Neben vielen Kilometern auf dem Rennrad um die Grundlagenausdauer zu verbessern, standen auch eine Klettereinheit und ein Fußballtraining mit dem ehemaligen Bundesligaprofi Heimo Pfeifenberger auf dem Programm.

Mein Rücken verhält sich weiterhin stabil und die täglichen Behandlungen unserer Team-Physiotherapeutin schlagen auch an. Trotzdem merke ich, dass die beiden Operationen und die  lange Zeit bei der an Sport nicht einmal zu denken war, an meiner Fitness gezehrt haben. In den kommenden Wochen kann ich diesen kleinen Rückstand aber zu 100% aufholen.


Summer-Preperation for Season 15/16

Seit Anfang Juni trainiere ich nun endlich wieder im Allgäu in meinem gewohnten Umfeld.

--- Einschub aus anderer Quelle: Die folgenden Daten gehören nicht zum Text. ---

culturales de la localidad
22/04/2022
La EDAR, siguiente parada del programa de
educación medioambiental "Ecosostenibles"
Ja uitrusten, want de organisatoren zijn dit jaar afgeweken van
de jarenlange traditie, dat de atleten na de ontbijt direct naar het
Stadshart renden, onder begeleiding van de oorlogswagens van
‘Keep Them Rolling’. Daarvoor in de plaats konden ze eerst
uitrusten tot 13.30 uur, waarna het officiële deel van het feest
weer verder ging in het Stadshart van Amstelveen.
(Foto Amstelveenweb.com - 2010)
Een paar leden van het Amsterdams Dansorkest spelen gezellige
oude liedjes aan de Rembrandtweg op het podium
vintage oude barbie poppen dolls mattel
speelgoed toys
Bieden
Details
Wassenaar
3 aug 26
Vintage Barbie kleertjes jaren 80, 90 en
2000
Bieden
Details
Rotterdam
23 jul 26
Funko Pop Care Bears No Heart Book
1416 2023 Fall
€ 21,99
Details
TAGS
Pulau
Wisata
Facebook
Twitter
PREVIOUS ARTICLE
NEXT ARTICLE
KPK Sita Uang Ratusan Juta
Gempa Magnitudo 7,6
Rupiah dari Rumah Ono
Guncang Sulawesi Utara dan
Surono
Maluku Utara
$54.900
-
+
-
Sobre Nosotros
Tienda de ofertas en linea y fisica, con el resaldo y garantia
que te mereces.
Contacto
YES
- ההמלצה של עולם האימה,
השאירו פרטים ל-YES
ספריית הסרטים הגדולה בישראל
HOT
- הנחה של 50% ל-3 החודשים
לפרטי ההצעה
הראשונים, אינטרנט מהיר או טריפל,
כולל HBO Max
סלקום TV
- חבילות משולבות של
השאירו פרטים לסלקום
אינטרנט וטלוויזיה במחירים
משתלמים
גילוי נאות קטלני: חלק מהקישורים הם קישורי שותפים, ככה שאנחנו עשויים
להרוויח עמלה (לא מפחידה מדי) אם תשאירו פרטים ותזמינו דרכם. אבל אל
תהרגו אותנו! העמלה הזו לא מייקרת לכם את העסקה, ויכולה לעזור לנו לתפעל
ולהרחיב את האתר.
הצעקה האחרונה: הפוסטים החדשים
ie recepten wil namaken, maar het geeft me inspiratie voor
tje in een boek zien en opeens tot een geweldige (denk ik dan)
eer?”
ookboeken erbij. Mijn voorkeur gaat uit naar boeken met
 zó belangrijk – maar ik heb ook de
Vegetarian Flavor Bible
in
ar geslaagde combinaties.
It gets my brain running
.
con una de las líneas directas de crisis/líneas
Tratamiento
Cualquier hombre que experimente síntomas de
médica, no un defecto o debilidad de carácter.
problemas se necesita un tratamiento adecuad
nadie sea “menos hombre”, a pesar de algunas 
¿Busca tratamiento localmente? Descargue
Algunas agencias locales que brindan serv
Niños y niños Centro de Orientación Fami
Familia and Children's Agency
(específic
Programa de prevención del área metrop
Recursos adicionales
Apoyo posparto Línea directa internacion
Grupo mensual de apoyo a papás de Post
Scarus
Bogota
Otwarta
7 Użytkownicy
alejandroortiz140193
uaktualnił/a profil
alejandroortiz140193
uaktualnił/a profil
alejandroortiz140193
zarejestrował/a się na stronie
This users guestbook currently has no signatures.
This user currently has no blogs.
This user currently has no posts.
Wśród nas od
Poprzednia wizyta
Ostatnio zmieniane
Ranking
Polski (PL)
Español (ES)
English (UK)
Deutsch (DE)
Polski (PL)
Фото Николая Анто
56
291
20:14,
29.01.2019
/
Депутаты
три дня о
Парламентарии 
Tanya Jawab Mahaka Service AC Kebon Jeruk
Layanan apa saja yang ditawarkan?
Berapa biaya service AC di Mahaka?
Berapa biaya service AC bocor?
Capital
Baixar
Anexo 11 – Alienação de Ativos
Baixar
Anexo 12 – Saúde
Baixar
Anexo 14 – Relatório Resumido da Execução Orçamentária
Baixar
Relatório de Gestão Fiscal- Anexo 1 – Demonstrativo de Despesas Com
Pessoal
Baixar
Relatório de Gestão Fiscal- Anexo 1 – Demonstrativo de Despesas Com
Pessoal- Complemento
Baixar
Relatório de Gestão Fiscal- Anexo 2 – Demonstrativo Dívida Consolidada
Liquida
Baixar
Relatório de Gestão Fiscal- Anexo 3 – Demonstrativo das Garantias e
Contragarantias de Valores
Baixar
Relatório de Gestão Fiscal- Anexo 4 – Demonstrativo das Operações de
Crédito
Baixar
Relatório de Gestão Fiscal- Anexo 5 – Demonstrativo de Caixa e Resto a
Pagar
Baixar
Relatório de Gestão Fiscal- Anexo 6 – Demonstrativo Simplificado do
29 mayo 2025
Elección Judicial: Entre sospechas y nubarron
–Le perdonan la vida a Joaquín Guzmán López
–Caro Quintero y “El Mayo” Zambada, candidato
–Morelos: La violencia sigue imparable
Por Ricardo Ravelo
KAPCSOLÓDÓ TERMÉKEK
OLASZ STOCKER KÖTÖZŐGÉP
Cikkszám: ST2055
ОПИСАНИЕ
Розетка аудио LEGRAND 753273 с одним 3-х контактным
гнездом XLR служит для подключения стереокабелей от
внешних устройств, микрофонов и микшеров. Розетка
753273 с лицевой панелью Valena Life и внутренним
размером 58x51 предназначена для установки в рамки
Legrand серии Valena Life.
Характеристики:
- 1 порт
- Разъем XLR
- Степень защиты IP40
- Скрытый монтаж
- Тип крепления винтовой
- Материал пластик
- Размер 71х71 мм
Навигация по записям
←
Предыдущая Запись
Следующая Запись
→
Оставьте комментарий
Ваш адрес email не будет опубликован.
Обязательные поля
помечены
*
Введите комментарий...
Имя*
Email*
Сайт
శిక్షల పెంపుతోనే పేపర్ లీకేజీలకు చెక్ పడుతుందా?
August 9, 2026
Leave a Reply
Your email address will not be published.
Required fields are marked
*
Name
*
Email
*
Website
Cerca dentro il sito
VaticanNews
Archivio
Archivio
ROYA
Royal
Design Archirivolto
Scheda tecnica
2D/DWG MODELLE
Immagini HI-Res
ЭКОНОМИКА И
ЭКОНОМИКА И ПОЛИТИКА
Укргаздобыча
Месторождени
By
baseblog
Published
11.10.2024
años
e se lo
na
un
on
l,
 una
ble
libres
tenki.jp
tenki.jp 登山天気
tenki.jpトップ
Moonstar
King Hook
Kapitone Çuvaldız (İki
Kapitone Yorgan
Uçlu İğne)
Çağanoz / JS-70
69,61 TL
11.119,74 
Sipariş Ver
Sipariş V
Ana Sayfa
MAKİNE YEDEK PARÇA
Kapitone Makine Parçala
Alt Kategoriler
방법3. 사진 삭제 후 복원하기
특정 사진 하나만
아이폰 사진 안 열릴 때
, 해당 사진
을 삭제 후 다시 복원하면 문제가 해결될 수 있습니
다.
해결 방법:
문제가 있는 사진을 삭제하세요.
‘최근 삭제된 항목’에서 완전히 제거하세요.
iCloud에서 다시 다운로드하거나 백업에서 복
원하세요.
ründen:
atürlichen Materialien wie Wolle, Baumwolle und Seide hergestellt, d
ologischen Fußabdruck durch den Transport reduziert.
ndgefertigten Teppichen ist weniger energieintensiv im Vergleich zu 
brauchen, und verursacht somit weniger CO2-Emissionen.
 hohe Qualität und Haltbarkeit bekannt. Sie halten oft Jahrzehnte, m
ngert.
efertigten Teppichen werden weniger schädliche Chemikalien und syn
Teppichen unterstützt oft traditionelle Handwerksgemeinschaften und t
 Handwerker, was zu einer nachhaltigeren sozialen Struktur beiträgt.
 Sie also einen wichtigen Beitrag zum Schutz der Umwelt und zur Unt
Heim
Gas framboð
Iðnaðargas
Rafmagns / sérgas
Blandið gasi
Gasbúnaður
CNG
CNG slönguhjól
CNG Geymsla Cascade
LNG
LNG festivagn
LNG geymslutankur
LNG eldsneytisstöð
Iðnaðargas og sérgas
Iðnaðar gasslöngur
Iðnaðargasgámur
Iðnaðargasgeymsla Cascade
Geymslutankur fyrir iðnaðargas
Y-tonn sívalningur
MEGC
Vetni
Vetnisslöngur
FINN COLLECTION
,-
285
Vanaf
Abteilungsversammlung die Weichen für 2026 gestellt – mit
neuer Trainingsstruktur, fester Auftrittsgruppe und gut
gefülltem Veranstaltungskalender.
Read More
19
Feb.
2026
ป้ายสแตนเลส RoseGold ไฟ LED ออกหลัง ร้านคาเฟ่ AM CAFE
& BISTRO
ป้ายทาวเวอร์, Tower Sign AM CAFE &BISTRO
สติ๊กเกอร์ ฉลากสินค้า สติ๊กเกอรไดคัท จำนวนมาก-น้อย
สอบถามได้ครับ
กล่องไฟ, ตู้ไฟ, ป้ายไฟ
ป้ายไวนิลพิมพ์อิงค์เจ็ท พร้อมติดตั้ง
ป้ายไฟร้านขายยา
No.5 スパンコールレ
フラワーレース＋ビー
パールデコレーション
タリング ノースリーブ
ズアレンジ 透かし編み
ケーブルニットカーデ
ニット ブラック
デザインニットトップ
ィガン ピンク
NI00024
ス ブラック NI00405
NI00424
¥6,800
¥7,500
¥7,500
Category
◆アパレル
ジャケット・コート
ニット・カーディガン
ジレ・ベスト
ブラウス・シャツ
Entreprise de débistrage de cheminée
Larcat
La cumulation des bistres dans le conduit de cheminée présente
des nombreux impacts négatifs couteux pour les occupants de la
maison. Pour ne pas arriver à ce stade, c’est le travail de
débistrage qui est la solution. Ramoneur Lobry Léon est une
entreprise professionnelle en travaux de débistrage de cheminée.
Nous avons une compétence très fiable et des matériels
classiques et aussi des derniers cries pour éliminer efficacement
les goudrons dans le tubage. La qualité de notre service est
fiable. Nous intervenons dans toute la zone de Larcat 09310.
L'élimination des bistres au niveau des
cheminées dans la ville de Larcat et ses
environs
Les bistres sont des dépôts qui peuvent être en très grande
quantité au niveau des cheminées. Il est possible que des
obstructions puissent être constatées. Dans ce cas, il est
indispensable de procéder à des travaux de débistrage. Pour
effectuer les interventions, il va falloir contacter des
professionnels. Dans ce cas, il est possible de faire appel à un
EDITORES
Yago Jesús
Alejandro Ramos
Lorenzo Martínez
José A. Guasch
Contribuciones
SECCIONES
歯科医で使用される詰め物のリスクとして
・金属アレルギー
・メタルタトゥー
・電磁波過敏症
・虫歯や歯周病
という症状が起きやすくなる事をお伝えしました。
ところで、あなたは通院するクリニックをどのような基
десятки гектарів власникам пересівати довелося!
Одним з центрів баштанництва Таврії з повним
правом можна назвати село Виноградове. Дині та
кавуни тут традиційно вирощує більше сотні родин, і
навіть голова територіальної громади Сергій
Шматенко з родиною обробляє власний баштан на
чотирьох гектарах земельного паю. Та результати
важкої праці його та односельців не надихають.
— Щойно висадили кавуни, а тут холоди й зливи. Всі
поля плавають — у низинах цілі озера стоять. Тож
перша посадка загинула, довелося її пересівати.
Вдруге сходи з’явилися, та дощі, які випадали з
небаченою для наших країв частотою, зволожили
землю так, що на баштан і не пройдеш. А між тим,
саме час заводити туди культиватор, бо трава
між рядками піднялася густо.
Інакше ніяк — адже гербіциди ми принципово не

Die Reha am Schliersee habe ich gut hinter mich gebracht und bin soweit zufrieden mit meinen Fortschritten. Die letzte Kontrolluntersuchung 6 Wochen nach der zweiten Operation war auch positiv und ich kann nun die Belastung Schritt für Schritt steigern. 

Die Vorbereitung für die Saison 2015/2016 hat also nun auch für mich offiziell begonnen! =)

Reha am Schliersee

Meine Reha im Osterzentrum am Schliersee ist in vollem Gange. Das offizielle Rehs-Zentrum des Deutschenskiverbandes betreut mich wirklich super!

Mehrere Physiotherapiebehandlungen am Tag wechseln sich mit dem Rehabilitationstraining ab. Im Vordergrund stehen erstmal die Stabilisation und Kräftigung der Tiefenmuskulatur meiner Lendenwirbelsäule. Woche für Woche werden die Übungen anspruchsvoller und die Intensität bzw. die Trainingsumfänge werden mehr. Man kann schon fast wieder von normalem Training sprechen, wobei der Weg zur vollen Belastbarkeit noch ein langer ist.

Um von Anfang an die Rehabilitation best möglich zu nutzen, versuchen wir mögliche Fehlstellungen gar nicht erst auftreten zu lassen. Hierzu helfen mir Laufanalysen mit der Sporttherapeutin des Osterzentrums. Außerdem habe ich viele Stunden in der integrierten Therme direkt am Schliersee verbracht und meine Rehaübungen im Wasser durchgezogen.